● **Set problem**:
Write out the passage below about Wales and its transport links word for word, from "Wales had a" up to and including "next to nothing.".

● **Selection**:
• • •
Wales had a flag carrier at one time, or to be more correct a dragon carrier, Cambrian Airways, which saw the opeining of Rhoose and covered the period from DC3s through Viscounts to BAC 111s; they were aborbed into BEA, who retained the livery for a while but abandoned it for their own house colours.  A Welsh flag carrier would be nice, so longs as someone else pays for it; there is no perceptible demand or traffic for such a thing.  A little leaflet on a/c landing at Rhoose would do the same job for next to nothing.

 

Welsh politicians and occasionally business people have long desired a route between the north and the south of the nation.  The idea originates AFAIK with Owain Glyndwr, who intended to unite a nation in which the Gogs, northerners, still hate us southerners more than they do the English, by having Universities (he was an Oxford man himself) in north and south, and establishing 2 Welsh archbishoprics, at St Davids and Bangor,  David Davies Llandimam, who was the contractor for the Cambrian and the Manchester & Milford, as well as main promotor of the Barry, funded the orignial University College of Wales in Aberystwyth and this has since fulfilled Glyndwr's concept of universities in north and south.  Glyndwr, aware of the difficulties inherent in the geography of his divided putative nation, set his government at Machynlleth, where neither north or south could be said to be particularly favoured and from which he could ride anywhere in Wales in less than 2 days.  The idea was revived when a site for the devolved government was being sought, and had to my mind some merit, for much the same reasons.
• • •
● **Data supplied**:
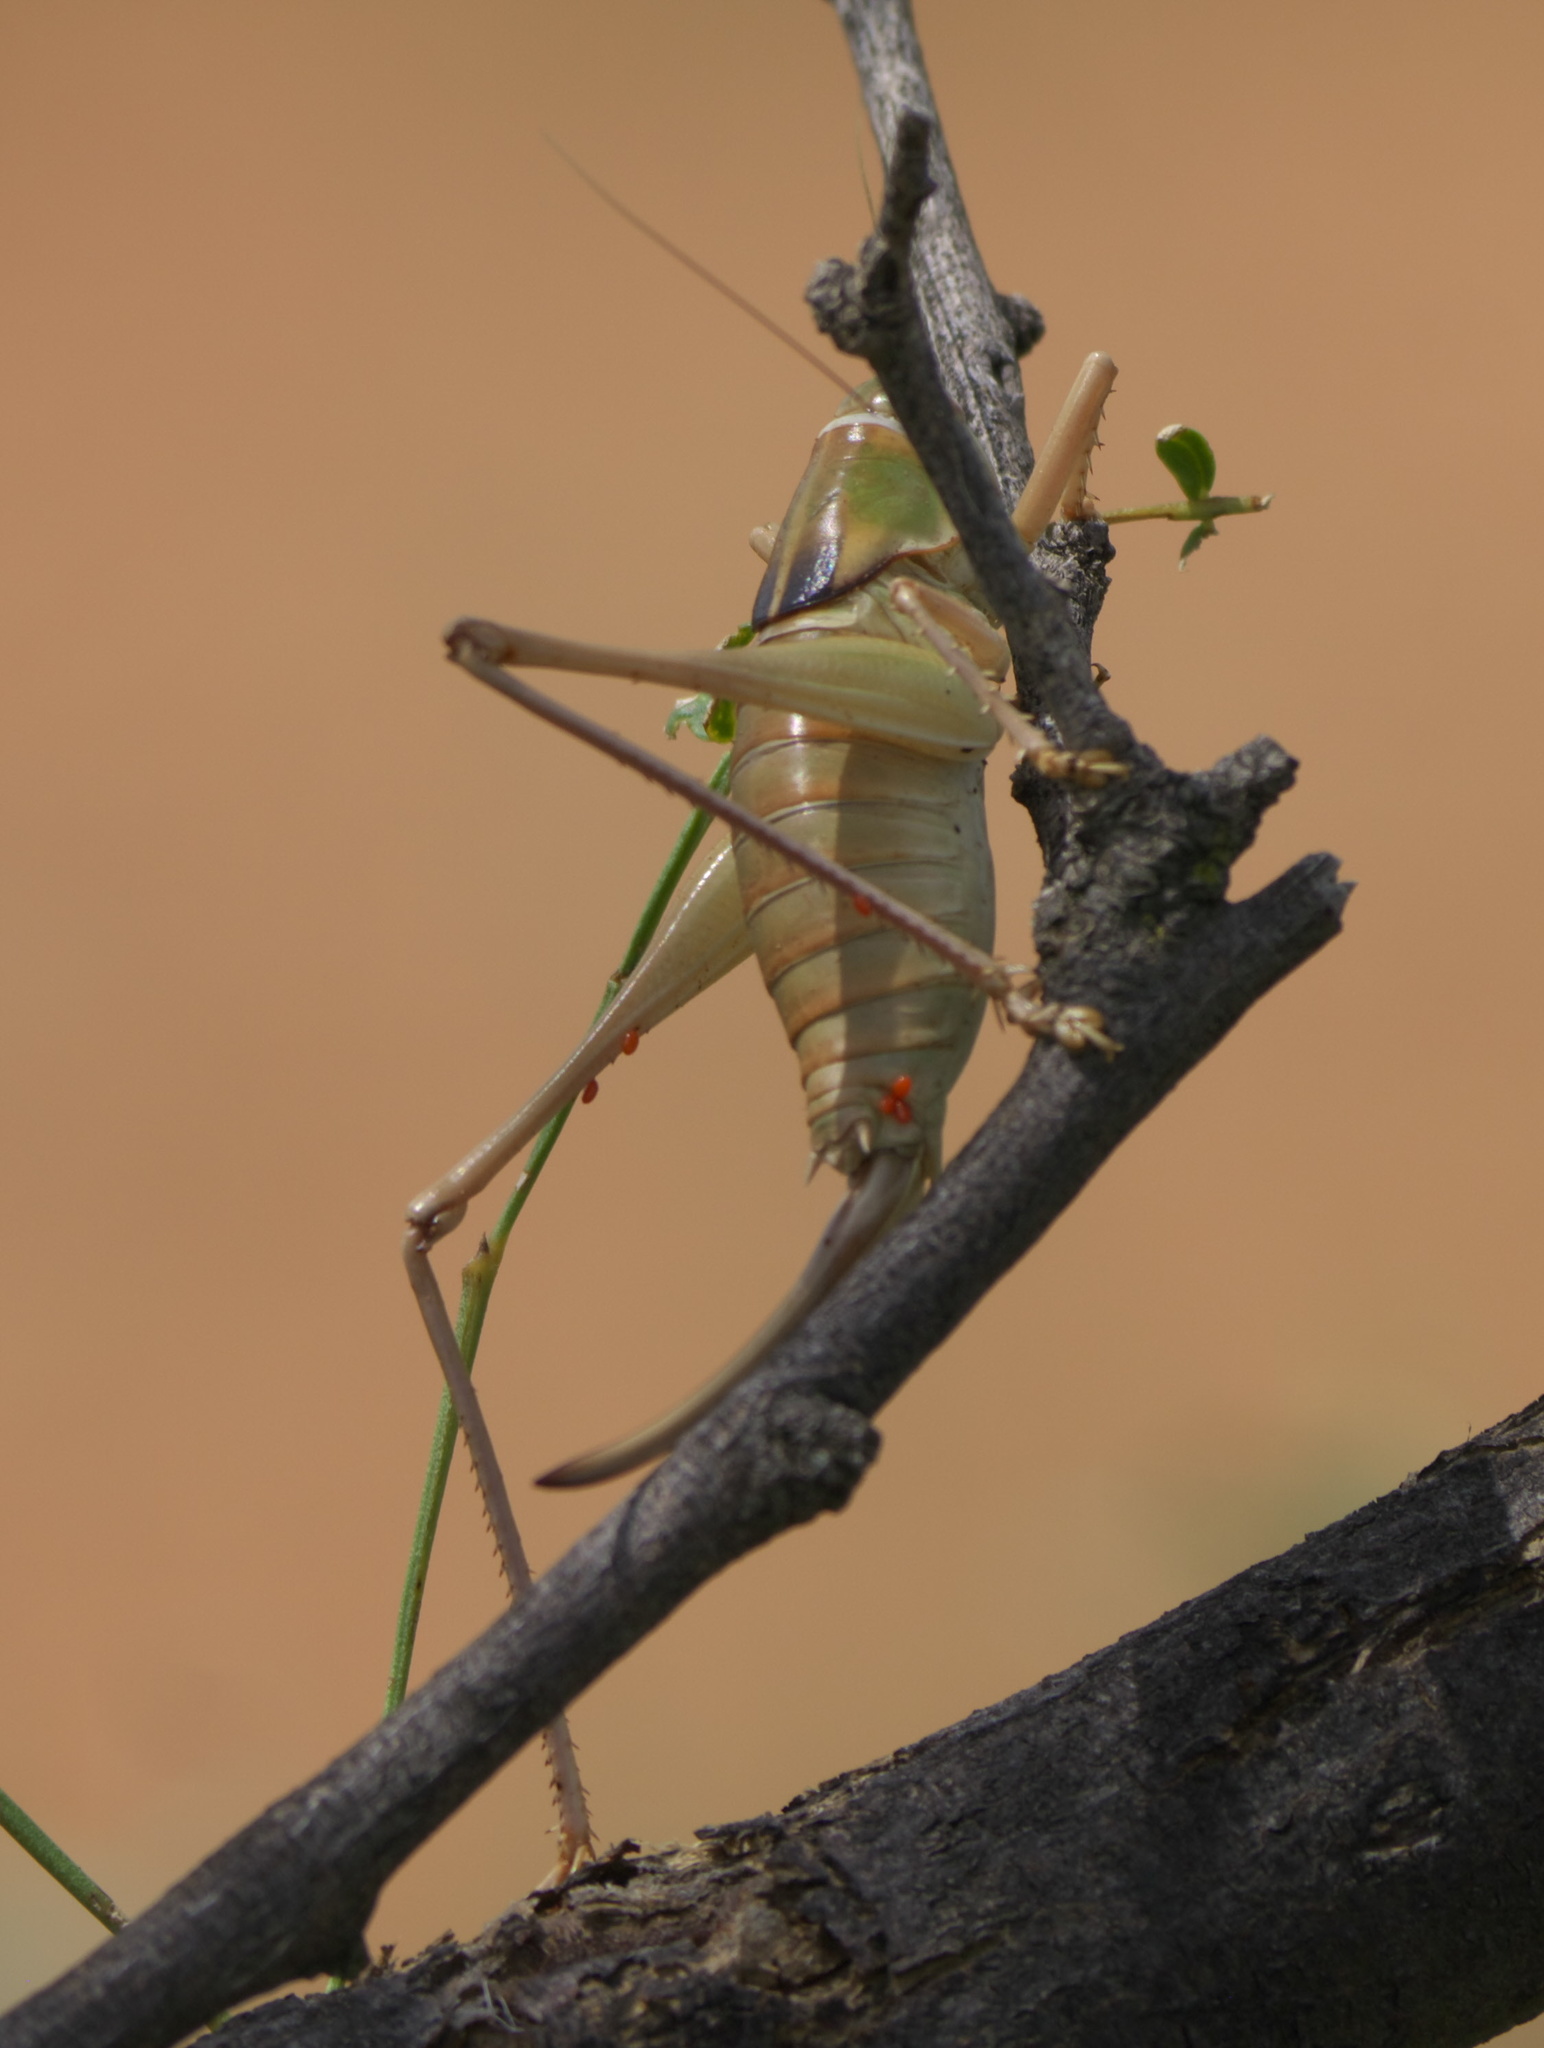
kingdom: Animalia
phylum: Arthropoda
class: Insecta
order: Orthoptera
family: Tettigoniidae
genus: Pediodectes
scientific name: Pediodectes haldemanii
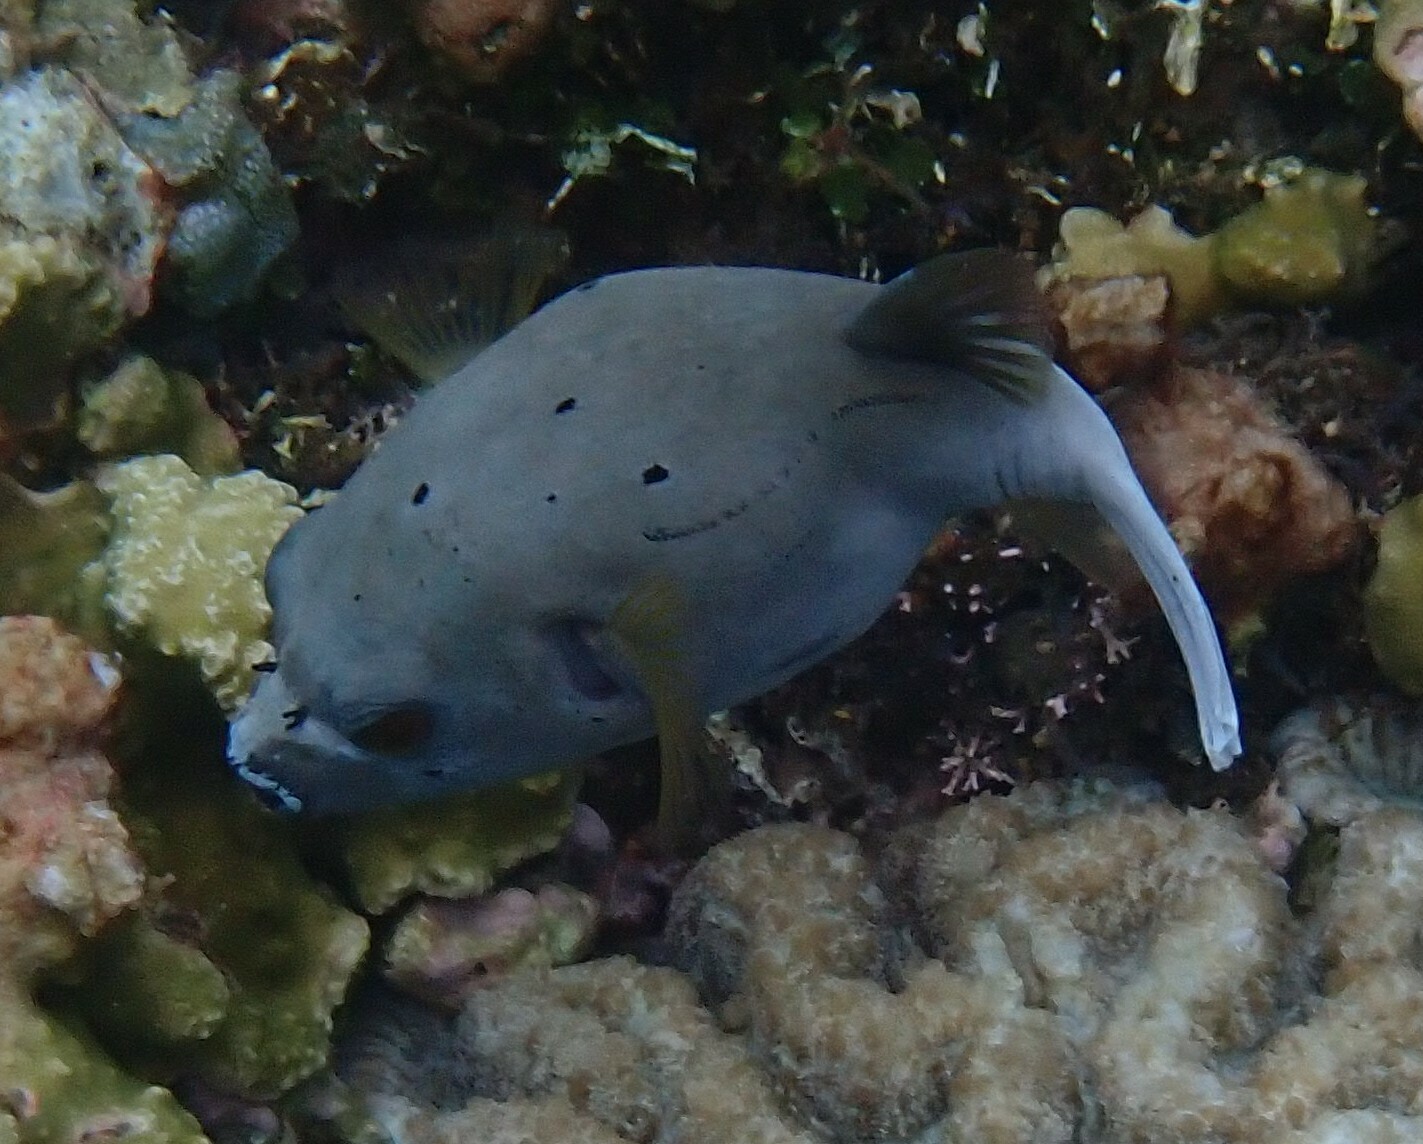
• • •
● **The answer**:
Wales had a flag carrier at one time, or to be more correct a dragon carrier, Cambrian Airways, which saw the opeining of Rhoose and covered the period from DC3s through Viscounts to BAC 111s; they were aborbed into BEA, who retained the livery for a while but abandoned it for their own house colours.  A Welsh flag carrier would be nice, so longs as someone else pays for it; there is no perceptible demand or traffic for such a thing.  A little leaflet on a/c landing at Rhoose would do the same job for next to nothing.